MJG: What was it like shooting a reality show and working your day to day business?
MP: Oh my God!
SP: It was difficult…
MP: …and a lot different than we thought it was going to be. SP: You think it is just going to be a camera standing there off in the background and shooting but it doesn’t really work that way. There is a lot of interviews. It is a totally different world for us. It was a cool experience but it was pretty difficult to build something when they are asking us to do it over. Sometimes they may not get it the first time or may need a different angle.
MP: Or before you do anything you need to check it first with the showrunner or director and make sure it is something if they want to get on camera or not. Then we need to wait for them to get the cameras ready before we do the work.

MPG: On the show you guys have these ridiculous deadlines. Is that due to the show and now that we know about filming; how does that affect the deadlines?
MP: It kills the deadlines.
SP: Normally you would think the deadline is reality. All of these things were needed for certain events or premieres. It was one of those “have-to” situations.

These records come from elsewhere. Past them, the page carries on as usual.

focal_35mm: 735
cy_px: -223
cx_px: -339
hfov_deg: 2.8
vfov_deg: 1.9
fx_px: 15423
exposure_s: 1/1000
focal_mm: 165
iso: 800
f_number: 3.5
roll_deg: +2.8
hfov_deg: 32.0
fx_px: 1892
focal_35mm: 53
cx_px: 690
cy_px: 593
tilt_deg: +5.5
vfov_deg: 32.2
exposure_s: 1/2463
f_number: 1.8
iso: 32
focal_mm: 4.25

You have to have it done by this time.
MP: In addition all of these projects, like 50 Cent’s car, if 50 came to us normally and said I want this car, wewould say give us a year/year and a half and we will have this car for you. But you can’t build a show around something like that. All of the deadlines came into play since we only have “X” number of months to film “X” number of episodes. So a lot of these we had to cram into a shorter period of time just because of being able to film them.

MPG: Got a funny question, why is the logo on the roof?
MP: It is actually not!
MPG: It’s not? CGI?
MP: On the show they will show the roof two or three times and sometimes it is there and sometimes it is not. They spent a lot of money on this helicopter for one day. One of the shotsthey wanted was a building shot. The building looks kind of plain and didn’t really stand out against everything else on the road. They wanted to use the shot since they spent the money on the helicopter and so they CGIed it up there.

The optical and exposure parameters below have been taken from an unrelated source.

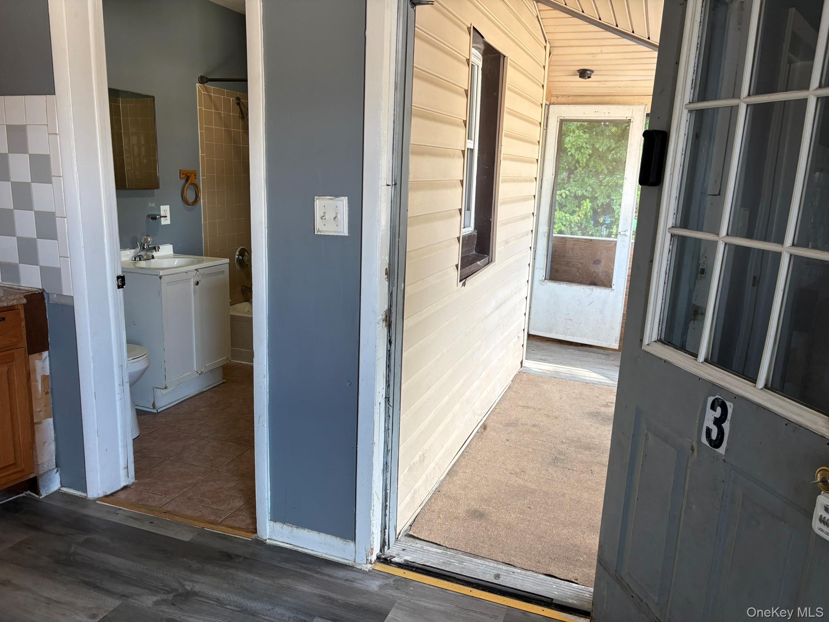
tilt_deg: -11.8
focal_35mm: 26
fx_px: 623
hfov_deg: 67.3
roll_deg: -1.4
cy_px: 311
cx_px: 414
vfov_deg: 53.1
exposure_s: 1/121
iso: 125
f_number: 1.6
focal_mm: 5.96
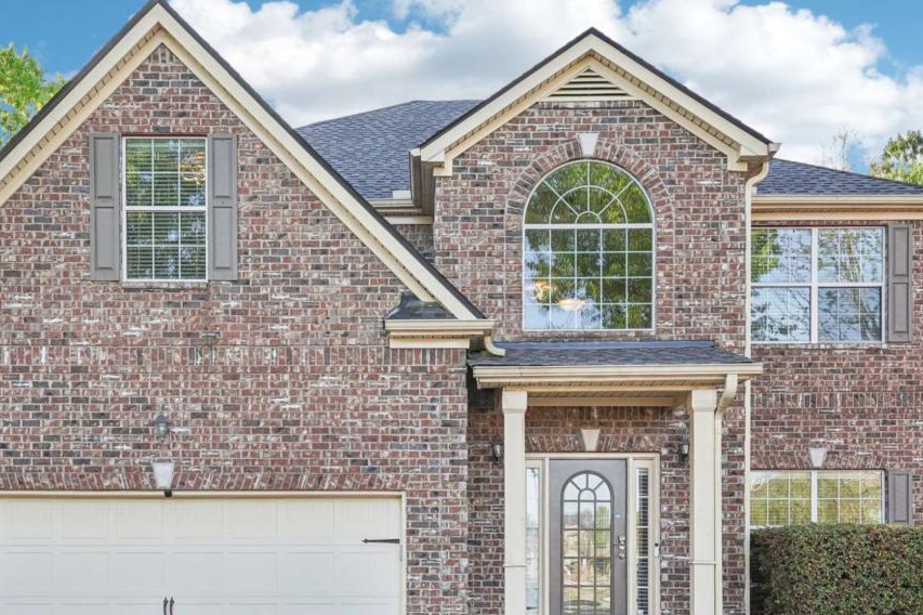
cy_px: 426
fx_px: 974
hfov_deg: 50.6
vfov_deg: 34.6
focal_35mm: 38
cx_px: 420
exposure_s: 1/125
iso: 400
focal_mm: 27
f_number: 8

MJG: What was your most challenging project to date?
MP: Filming a TV show [laughs].
SP: I don’t know I think John Cena’s car was very difficult. Trying to figure out all the things that go into it. That was was also weird for us beecause we started out with a frame, since normally we don’t. We had a lot of issues…
MP: …trying to work around it. Sometimes starting from scratch makes it a lot easier on you with the crazy designs we are working with. It is hard to take sometime and make it fit into that design. If you just start from scratch, even though there is a lot more hours into it, it makes the design and the build come together a little easier. The most difficult in my mind was the Shredder from “Battleship”. With the Shredder we really got to showcase what we wanted to do. When we started this show, we threw a bunch of really over-the-top project out there at the network. They had us tone it down a bit but not completely insane.

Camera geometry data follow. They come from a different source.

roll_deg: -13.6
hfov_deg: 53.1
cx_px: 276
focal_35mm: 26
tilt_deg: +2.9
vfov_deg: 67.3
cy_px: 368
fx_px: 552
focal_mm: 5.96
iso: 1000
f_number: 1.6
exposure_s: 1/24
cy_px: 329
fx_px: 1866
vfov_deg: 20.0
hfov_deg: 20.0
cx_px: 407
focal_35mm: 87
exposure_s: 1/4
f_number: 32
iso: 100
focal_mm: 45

SP: Like the single man sub-marine.
MP: Yeah we wanted to do a one man attack sub-marine and some flying vehicles. But that was personally the hardest but also my favorite build.

MPG: Besides plans for season two of “Dream Machines”; what do you see yours doing years down the line?
MP: Hopefully, we get to execute our plans from the very beginning. We want to be the go-to guys for Hollywood. We want to be the guys to build the vehicles for the movies and TV shows. Whether we are on TV or not, if we are building these things that is what we are into.